Yes, Lua tables are incredibly versatile tool. I'm not a fan of global-scope-by-default and of verbosity, but other than that it's a fantastic language.
Global scope by default isn't good practice in embedded. Global scope isn't synonymous with static allocation, but unfortunately that goes over the head of many people. Best practice in embedded is to have locally scoped statically allocated data passed around by reference.
It really depends on the application. For smaller, more targetted embedded applications, global scope is fine. If every function needs to have access to a common set of variables, there's really no need to be passing references around.
Even if the application is tiny, that's no excuse. It makes it even easier to chuck everything into a single struct type. It's not like there's any performance gain to having globally scoped stuff on a modern compiler compared to passing references.
One reason using global variables is bad practice is it makes testing harder.

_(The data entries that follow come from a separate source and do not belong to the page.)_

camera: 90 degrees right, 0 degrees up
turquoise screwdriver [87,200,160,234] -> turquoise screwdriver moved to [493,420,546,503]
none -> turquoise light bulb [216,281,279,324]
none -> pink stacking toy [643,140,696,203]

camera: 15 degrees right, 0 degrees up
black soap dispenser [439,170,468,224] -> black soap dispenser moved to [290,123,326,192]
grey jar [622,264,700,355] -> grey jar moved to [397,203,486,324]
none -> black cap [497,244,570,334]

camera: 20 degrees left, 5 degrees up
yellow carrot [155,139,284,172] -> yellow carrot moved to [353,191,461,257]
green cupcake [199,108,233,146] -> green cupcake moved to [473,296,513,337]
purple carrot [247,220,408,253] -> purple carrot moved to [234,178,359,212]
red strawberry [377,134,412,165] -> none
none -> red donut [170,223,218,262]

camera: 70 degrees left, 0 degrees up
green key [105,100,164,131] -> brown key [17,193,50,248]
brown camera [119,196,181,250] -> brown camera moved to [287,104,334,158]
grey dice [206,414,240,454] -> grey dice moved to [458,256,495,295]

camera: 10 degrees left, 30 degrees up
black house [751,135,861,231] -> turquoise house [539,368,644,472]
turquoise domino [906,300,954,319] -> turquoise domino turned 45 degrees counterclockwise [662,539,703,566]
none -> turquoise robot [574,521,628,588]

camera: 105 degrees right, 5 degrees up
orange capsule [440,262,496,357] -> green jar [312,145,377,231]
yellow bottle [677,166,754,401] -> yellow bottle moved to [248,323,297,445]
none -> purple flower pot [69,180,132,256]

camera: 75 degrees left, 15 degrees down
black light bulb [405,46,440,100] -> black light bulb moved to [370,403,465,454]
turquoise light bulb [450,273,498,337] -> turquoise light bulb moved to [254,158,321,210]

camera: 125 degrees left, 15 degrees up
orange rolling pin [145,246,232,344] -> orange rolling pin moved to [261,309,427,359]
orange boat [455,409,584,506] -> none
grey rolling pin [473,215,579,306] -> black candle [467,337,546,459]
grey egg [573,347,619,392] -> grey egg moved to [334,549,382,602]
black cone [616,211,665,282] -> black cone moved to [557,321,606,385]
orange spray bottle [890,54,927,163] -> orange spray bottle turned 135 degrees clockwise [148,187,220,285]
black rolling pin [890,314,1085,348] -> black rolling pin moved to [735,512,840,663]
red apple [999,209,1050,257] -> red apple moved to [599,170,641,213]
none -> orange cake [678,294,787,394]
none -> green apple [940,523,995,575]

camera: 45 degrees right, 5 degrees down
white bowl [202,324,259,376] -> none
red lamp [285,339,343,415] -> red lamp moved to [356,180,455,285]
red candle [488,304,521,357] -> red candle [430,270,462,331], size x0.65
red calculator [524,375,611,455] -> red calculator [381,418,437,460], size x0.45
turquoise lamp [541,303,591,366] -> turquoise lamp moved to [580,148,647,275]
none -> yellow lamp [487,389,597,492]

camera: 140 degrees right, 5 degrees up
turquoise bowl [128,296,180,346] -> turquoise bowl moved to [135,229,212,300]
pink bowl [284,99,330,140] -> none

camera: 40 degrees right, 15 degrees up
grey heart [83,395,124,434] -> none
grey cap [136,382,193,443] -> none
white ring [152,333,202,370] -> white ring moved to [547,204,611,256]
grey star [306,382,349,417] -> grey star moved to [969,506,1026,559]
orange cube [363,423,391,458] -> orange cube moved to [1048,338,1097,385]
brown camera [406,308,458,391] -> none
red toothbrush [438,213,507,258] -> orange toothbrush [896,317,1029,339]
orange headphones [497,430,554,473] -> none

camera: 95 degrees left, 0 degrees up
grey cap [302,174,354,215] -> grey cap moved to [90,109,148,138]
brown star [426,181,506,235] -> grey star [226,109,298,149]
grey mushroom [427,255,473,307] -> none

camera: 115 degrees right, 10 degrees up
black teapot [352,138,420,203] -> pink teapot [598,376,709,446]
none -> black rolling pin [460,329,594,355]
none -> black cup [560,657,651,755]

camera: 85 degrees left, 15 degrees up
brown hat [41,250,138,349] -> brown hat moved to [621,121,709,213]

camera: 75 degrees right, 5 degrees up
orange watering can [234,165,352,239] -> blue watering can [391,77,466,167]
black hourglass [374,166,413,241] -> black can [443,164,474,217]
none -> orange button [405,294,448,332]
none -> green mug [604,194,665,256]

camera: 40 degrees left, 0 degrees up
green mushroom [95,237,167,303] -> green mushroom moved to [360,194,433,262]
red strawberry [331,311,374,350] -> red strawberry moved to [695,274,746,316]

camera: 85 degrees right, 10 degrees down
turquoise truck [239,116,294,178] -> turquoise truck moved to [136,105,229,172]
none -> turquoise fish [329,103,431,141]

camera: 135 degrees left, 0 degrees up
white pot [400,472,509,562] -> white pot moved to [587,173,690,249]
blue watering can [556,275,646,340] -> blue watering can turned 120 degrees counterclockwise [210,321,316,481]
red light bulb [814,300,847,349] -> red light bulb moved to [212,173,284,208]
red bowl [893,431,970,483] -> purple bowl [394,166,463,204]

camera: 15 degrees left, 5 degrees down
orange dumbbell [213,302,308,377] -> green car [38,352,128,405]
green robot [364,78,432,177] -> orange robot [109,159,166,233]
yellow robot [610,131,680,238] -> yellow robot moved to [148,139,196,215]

An unfortunately high percentage of embedded software doesn't have any sort of harness-based testing because it's written with globals spammed everywhere, which prevents you from using any kind of principled testing strategy where you mock out all the hardware dependencies. It's especially bad if there's globally defined MMIO stuff like "#DEFINE CCR1A (uint64_t)0x74FEA10". Good luck testing that!
Smaller embedded targets don't have modern C++ compilers. Also many engineers want to solve domain problems instead of dealing with C++ related problems.
In domain of C, passing by reference means passing pointer. If you chuck everything into single struct and pass by pointer, it has same problems as global scope.
Not that I'm advocating for global variables. Even tiny projects tend to grow with time, and localizing scope across the code base is not fun at all. In context of Lua, I've just trained myself to prefix variables with 'local' and I don't give it much thought.